Tuesday, July 15, 2014

Water & sanitation in India

Pretty different from concerns about the popularity of instant coffee, but the NYT has a really nice piece today about how sanitation problems stunt the growth of children in India. Even children who get enough to eat are exposed to pathogens regularly since sanitation is so bad: many people defecate outdoors, and the rivers where people bathe and even brush their teeth are full of contaminants.

The article links to a few peer-reviewed journal articles, including this one in PLOS One. Reviewing Indian data from 1992, 1998, and 2005, they find that undernutrition has declined (i.e. nutritional status is improving) but that social disparities persist. In particular, improvements in better-off households were faster and stronger than in poorer households.

Another article in top-ranked health journal the Lancet notes that GDP growth on its own is not sufficient to improve child nutritional status.

That's an interesting review of the data, and another piece noticed something more particular: Muslims do better than Hindus in India as far as infant survival even though they are poorer. The authors hypothesize that this might have to do with rules about sanitation: where to defecate and how to keep oneself and one's household clean.

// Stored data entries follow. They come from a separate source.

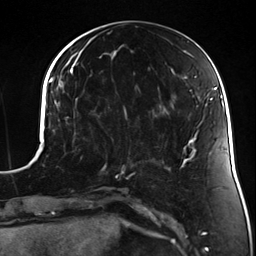
Breast MRI (dynamic contrast-enhanced), one axial slice; position 56 of 124 along the scan axis; cropped to one breast; dynamic contrast-enhanced series, time point 2 of 7 at this slice position (early post-contrast); 3 T; TE 1.7 ms, TR 4.7 ms; 1.3 mm slice thickness; 256 × 256 image matrix, field of view 170 × 170 mm. Female patient.
Annotated regions visible in this slice (semi-automatically segmented with operator editing):
- enhancing-tissue mask used for the functional tumour volume (all voxels passing the contrast-enhancement thresholds inside the analysis volume; usually the tumour): bounding box <99,117,135,178> (left, top, right, bottom; pixels)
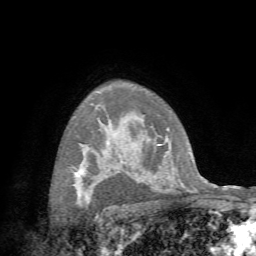
Breast MRI (dynamic contrast-enhanced), one axial slice; position 51 of 72 along the scan axis; cropped to one breast; dynamic contrast-enhanced series, time point 2 of 7 at this slice position (early post-contrast); 1.5 T; TE 4.3 ms, TR 8.7 ms; 2.2 mm slice thickness; 256 × 256 image matrix, field of view 180 × 180 mm. Female patient.
Outlined on this slice (semi-automatically segmented with operator editing):
- enhancing-tissue mask used for the functional tumour volume (all voxels passing the contrast-enhancement thresholds inside the analysis volume; usually the tumour): bounding box <76,171,82,203> (left, top, right, bottom; pixels)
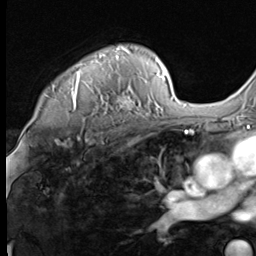
Breast MRI (dynamic contrast-enhanced), one axial slice. Position 50 of 64 along the scan axis. Cropped to one breast. Dynamic contrast-enhanced series, time point 2 of 9 at this slice position (early post-contrast). 3 T. TE 1.5 ms, TR 4.7 ms. 2.5 mm slice thickness. 256 × 256 image matrix, field of view 215 × 215 mm. Female patient.
Structures marked on this image (semi-automatic segmentation, software-assisted and operator-edited):
- enhancing-tissue mask used for the functional tumour volume (all voxels passing the contrast-enhancement thresholds inside the analysis volume; usually the tumour): bounding box [x1, y1, x2, y2] px = [52, 46, 147, 114]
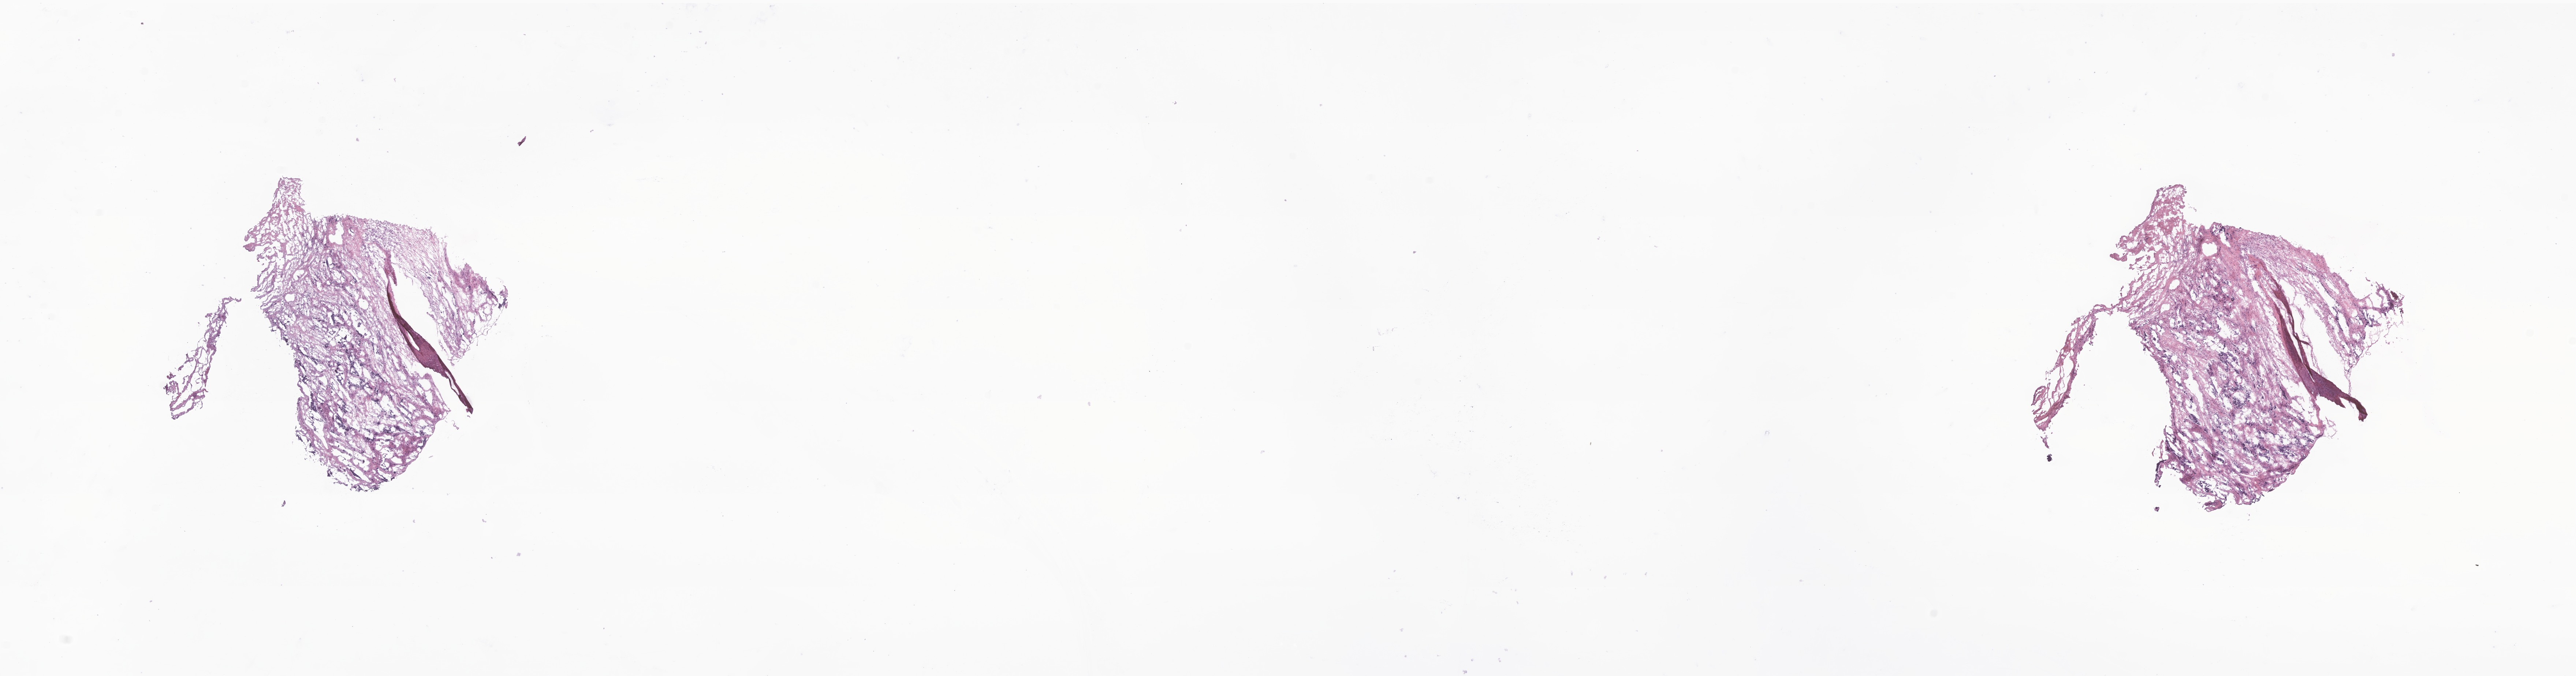
Digitized haematoxylin and eosin-stained section of tumor tissue from the adrenal gland — low-resolution overview of the scanned area, about 29.7 x 7.8 mm; frozen section. Male patient, age 454 days (about 1.2 years).
Recorded diagnosis: Neuroblastoma, NOS.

Finally, a paper that's not yet published (as far as I know) but still available as a working paper by Dean Spears is available from the World Bank. This seems to me hugely important: sanitation explains child health even better than GDP. Wow.

Somehow, though, they missed another pretty relevant of research. Last summer two  great researchers documented that Indian children are shorter for their ages than African children, meaning that their nutritional status is worse. They don't point the finger at sanitation, though, but note that their is an extraordinarily large gradient in birth order. First born children are substantially better off than subsequent children.

I wonder if there is any overlap. Are firstborns exclusively breast-fed for a longer time, protecting them somewhat from ingesting dangerous bacteria? Do firstborns stay indoors more so they aren't outside running around and playing in unsanitary conditions?